The “beloved village” is as much of a village as Beverly Hills. And Tlaib knows exactly why the mansion was blown up. It’s because it’s the home of an Islamic terrorist.
Elisha Guetta, the father of the murdered boy, blasted the Biden administration, saying that he was “shocked that the US is condemning the demolition of my son’s murderer and is supporting a terrorist who arrived from the US to carry out a vicious shooting terror attack against innocent Jewish students.”
“It would be expected that the US, which has often been the victim of terrorism, would stand with terror victims rather than with their murderers,” he wondered.
Biden’s State Department is picking the terror mansion over the murdered boy.
“We attach a good deal of priority to this,” State Department spokesman Ned Price warned that his administration would keep on fighting Israel over this “as long as this practice continues.”
Or as long as the Biden administration continues.

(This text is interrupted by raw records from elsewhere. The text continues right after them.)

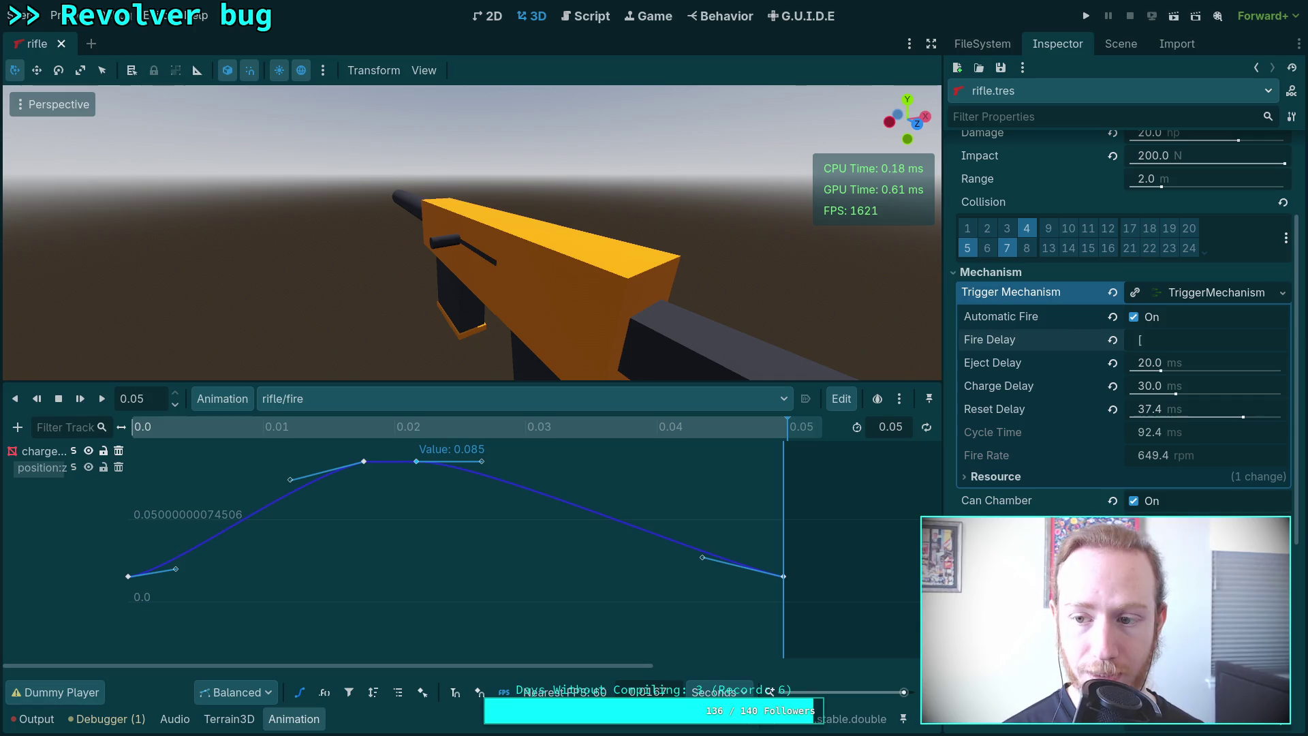
key(Return)
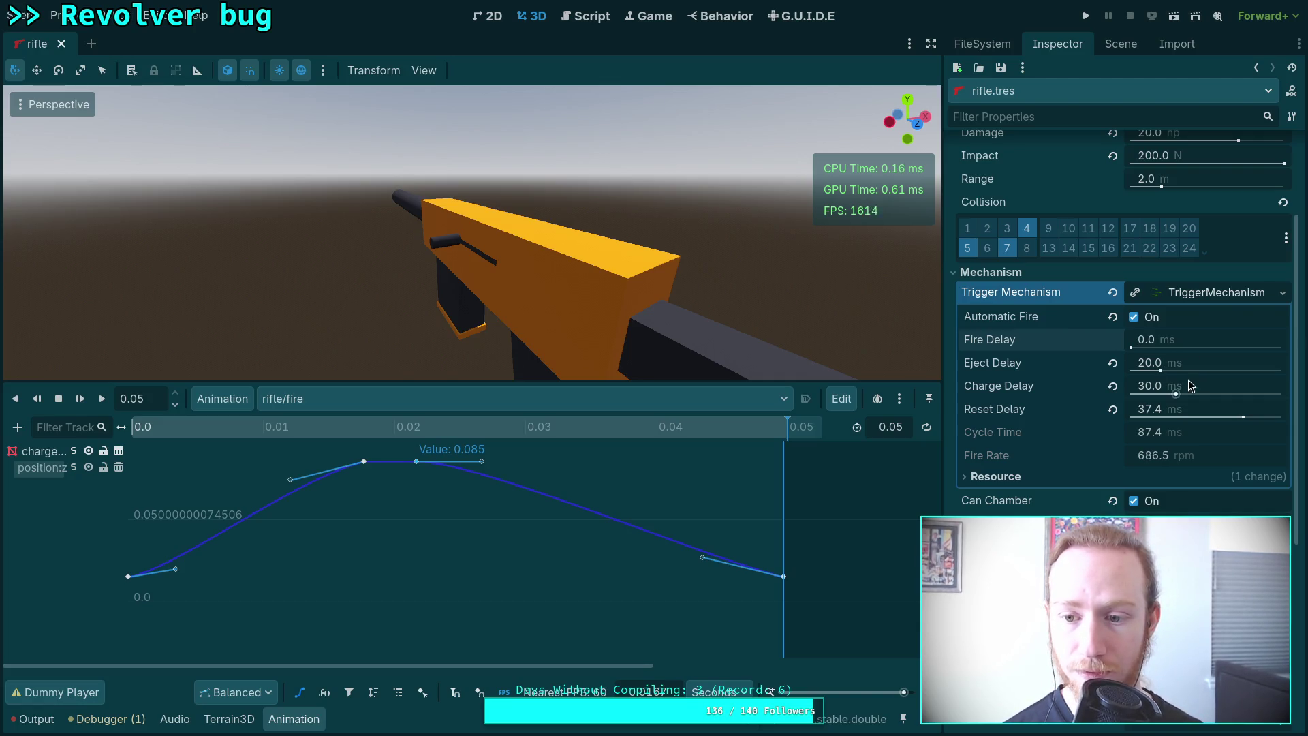
mouse_move(205, 428)
mouse_down()
mouse_move(138, 440)
mouse_move(369, 447)
mouse_move(331, 447)
mouse_move(356, 447)
mouse_up()
Try Eject Delay values of 17.0 and 18.0 ms, checking at 0.018 seconds.
click(1185, 356)
text(16)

“Punitive demolitions exacerbate tensions at a time when everyone should be focused on principally ensuring calm,” he complained. Price might want to take that up with the terrorists his administration insists on funding. The Shalabi mansion would still be ugly and standing if the head of its household hadn’t tried to murder a bunch of students waiting at a bus stop.

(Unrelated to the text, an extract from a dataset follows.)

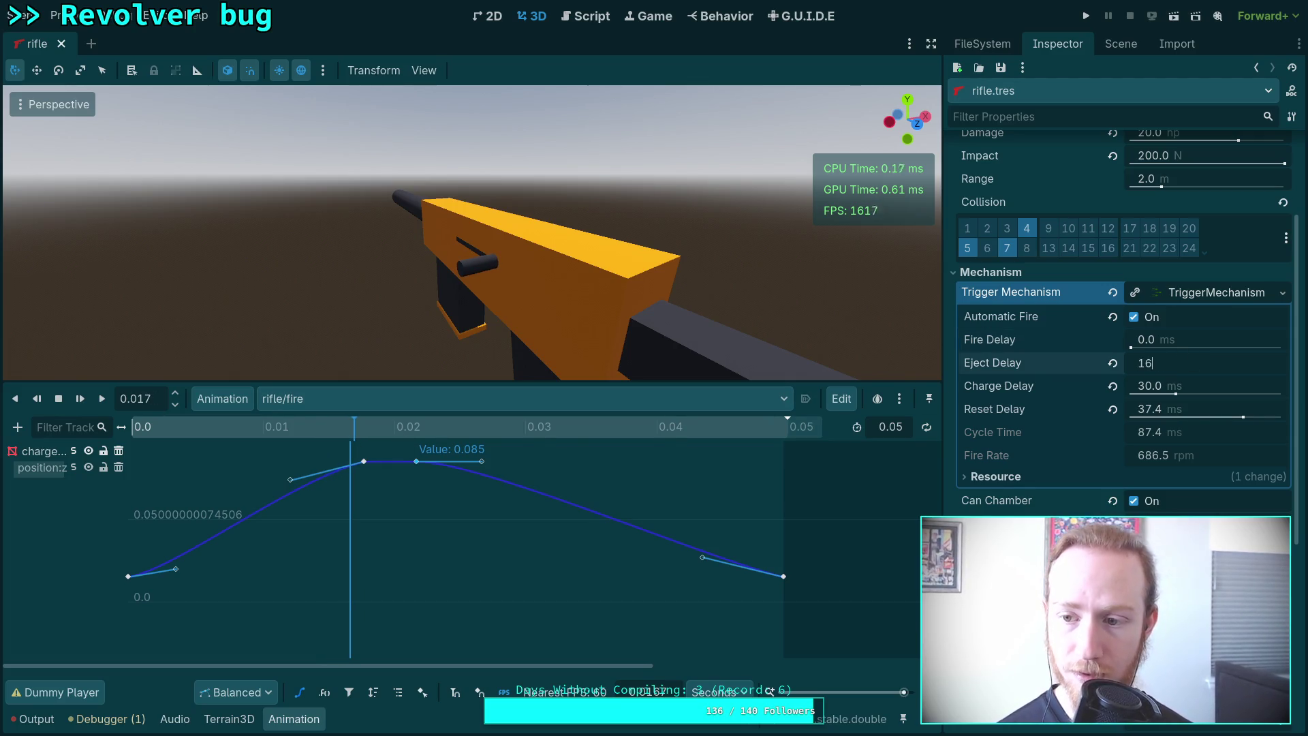
text(17)
key(Return)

But Israeli reactions to terrorist attacks are always provocative while terrorist attacks never are.
Rep. Gregory Meeks, the Chair of the House Foreign Affairs Committee, and a longtime Castro shill, joined the pressure campaign reportedly putting in an angry phone call of his own. Despite efforts by Democrats to describe Meeks as pro-Israel, he had tried to halt arms sales to Israel during the recent conflict with Hamas and repeatedly criticised the Jewish State.
While the media kept portraying Shalabi as a “lone-wolf terrorist”, a Hamas group showed up to pay a solidarity visit to the demolished terror mansion. Photos of the event show a Hamas flag flying from the rubble of the home and a banner of Shalabi next to Hamas regalia.
Unfortunately for them, they announced the visit ahead of time on social media, posting, “The Hamas student faction at Birzeit University invites you to attend a visit to the family of the heroic prisoner Montasir Shalabi.” The Israelis were waiting and took the lot in for questioning.
The Shalabi terror mansion may be dust and rubble, but the Biden administration will not forget the martyred mansion and intends to fight on so that no more terror mansions are blown up.
Hady Amr, a Biden bundler and anti-Israel activist, who serves as the Democrat “point man” on the terrorist conflict against Israel, will take on the issue on his next visit. Amr, who had accused Israel of “ethnic cleansing” and responded to the death of a Hamas leader by threatening that “there will be thousands who will seek to avenge these brutal murders” is on the case.
During his visit, Amr will pressure Israel over terror home demolitions.
While inflation rises and crime skyrockets, freedom fighters protest in Cuba and China escalates its crackdown, the Biden administration will go on fighting for a polygamist’s terror mansion.